For us, he was the bridge between music-hall and rock and roll.
But is he being forgotten, slipping from the pantheon of great Liverpool stars, despite his unique contribution to showbiz?
The question troubles his widow, to whom he will always be the most romantic man in the world, her handsome boy, still able to make the roses bloom, heart-red, on their wedding anniversary.
Of course, he’s gone in the sense that we all understand it. Frankie Vaughan died in 1999, but to her he is always there.
Other Liverpool stars, such as Billy Fury, John Lennon and George Harrison, have shone just as brightly after their deaths. Statues have been sculpted to celebrate their enduring popularity.
But that hasn’t happened yet for Frankie, though, in the 1950s and 60s, he scored 30 Top 30 entries, including two number ones and nine other top-tenners. He also appeared in films, most significantly, Let’s Make Love (1961), where he famously resisted the amorous advances of his co-star, Marilyn Monroe.
Frankie’s widow, Stella Vaughan, is hoping all that will change with the release of a double disc set, featuring a 90-minute DVD of previously unseen performances and interviews with friends, celebrities and admirers, as well as a 16-song CD.
“A very funny thing happened after he died in the September,” she recalls. “Our anniversary was June 6. My son, David, and I went outside the front door. We had a rose tree at the side. The day before our anniversary, there were no flowers on it or anything. But, on our anniversary, there were 12 roses. That is absolutely true. I have a photograph taken with them and I took one of the roses and I pressed it.”
As a handsome man, a dark six-footer, with what the ladies might coyly call a manly physique, Frankie, or Frank, as Stella always called him, was the most romantic and sexy singer before skiffle and rock and roll.
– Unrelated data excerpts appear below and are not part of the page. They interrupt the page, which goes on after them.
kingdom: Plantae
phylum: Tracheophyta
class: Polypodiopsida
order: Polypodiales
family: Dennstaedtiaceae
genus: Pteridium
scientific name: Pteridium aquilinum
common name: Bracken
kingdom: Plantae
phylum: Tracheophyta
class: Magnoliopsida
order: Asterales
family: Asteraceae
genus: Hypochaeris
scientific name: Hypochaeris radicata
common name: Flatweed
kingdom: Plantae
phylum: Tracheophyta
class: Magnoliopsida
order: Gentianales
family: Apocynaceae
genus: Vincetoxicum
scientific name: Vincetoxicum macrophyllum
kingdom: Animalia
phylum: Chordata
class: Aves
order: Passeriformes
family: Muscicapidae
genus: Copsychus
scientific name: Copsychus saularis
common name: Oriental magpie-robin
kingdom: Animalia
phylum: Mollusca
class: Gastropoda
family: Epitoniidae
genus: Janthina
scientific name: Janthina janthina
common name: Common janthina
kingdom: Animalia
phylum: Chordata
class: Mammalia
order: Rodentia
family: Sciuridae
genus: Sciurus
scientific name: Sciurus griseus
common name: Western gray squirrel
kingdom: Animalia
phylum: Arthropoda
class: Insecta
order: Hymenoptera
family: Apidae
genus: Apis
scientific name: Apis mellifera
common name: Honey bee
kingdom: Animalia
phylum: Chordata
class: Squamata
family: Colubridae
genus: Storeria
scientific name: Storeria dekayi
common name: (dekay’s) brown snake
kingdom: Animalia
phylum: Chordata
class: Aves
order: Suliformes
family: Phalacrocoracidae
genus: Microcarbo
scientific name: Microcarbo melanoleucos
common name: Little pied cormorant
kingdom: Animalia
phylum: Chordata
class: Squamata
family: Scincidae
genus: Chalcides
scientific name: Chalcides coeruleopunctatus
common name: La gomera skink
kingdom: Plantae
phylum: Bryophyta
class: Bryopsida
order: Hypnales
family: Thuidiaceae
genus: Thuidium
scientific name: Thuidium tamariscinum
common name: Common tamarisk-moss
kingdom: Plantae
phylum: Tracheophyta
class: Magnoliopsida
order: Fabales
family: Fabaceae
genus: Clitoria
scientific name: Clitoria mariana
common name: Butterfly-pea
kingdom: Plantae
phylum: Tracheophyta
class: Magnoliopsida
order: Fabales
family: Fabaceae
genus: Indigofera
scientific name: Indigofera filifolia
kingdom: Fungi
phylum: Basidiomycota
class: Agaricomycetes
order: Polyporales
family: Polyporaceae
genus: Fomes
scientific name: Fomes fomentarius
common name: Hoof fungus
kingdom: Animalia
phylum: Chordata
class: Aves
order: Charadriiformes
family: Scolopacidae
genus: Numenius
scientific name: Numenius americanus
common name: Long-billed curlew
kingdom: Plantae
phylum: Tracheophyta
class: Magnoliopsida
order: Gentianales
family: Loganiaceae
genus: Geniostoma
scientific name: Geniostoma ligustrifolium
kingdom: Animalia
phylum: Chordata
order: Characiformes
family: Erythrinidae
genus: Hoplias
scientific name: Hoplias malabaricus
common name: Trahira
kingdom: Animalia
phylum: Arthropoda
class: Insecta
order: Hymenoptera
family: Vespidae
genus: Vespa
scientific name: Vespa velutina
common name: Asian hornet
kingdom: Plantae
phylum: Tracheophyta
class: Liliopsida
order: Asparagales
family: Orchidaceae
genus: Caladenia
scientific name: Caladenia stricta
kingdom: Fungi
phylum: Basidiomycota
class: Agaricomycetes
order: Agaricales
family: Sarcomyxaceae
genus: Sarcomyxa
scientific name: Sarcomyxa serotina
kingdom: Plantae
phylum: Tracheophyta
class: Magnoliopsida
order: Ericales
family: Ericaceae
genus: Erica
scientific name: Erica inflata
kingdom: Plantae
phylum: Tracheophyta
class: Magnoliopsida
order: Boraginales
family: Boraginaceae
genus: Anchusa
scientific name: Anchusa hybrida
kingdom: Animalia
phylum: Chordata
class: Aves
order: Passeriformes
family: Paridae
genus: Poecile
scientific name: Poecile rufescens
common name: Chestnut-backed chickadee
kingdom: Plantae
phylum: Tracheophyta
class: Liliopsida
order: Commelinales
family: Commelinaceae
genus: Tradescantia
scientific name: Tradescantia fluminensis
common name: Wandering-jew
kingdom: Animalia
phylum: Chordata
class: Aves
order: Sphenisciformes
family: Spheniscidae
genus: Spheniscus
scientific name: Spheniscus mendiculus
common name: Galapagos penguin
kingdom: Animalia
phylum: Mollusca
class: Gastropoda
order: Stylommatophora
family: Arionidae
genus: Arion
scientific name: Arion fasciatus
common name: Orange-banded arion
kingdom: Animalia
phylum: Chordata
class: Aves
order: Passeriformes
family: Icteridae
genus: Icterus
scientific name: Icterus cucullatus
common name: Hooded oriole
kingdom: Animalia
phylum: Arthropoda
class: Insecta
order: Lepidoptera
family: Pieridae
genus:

He was born in 1928, as the Great Depression was about to grip the country. His father, Isaac, had an upholstery shop on Lodge Lane, and the family lived in Devon Street, near London Road, before moving to Eversley Street, off Granby Street, in the racially mixed Liverpool 8 district. Frankie was strongly aware of Liverpool’s underworld and the temptations of crime.
This knowledge would influence his later work with boys’ clubs and the knife and razor gangs in Glasgow. In 1964, he served a committee set up to advise on juvenile delinquency. Four years later, he persuaded Glaswegian youths to give up their weapons.
With a slight improvement in their circumstances, the hard-working Ablesons next settled on Smithdown Road, while Frankie attended the Harrison Jones School and began singing in the choir at the Synagogue of the Old Hebrew Congregation, on Princes Road, receiving 12 shillings and sixpence (about 65p) a week.
His mother was a seamstress and his father was constantly busy, so Frankie spent much time with his grandmother, Freda Kozak, who showed him the sites of Merseyside, including the Pier Head and New Brighton, and various museums and galleries.
On the outbreak of war, Frankie was evacuated, first to Cumbria, and then Lancaster, where he joined the local boys’ club, becoming a fine boxer, footballer and a county table-tennis player.
Art was also luring Frankie and, when he was 14, his thesis on the Royal Liver Building won him a scholarship to the Lancaster College of Art. He transferred to Leeds College, when the family moved again.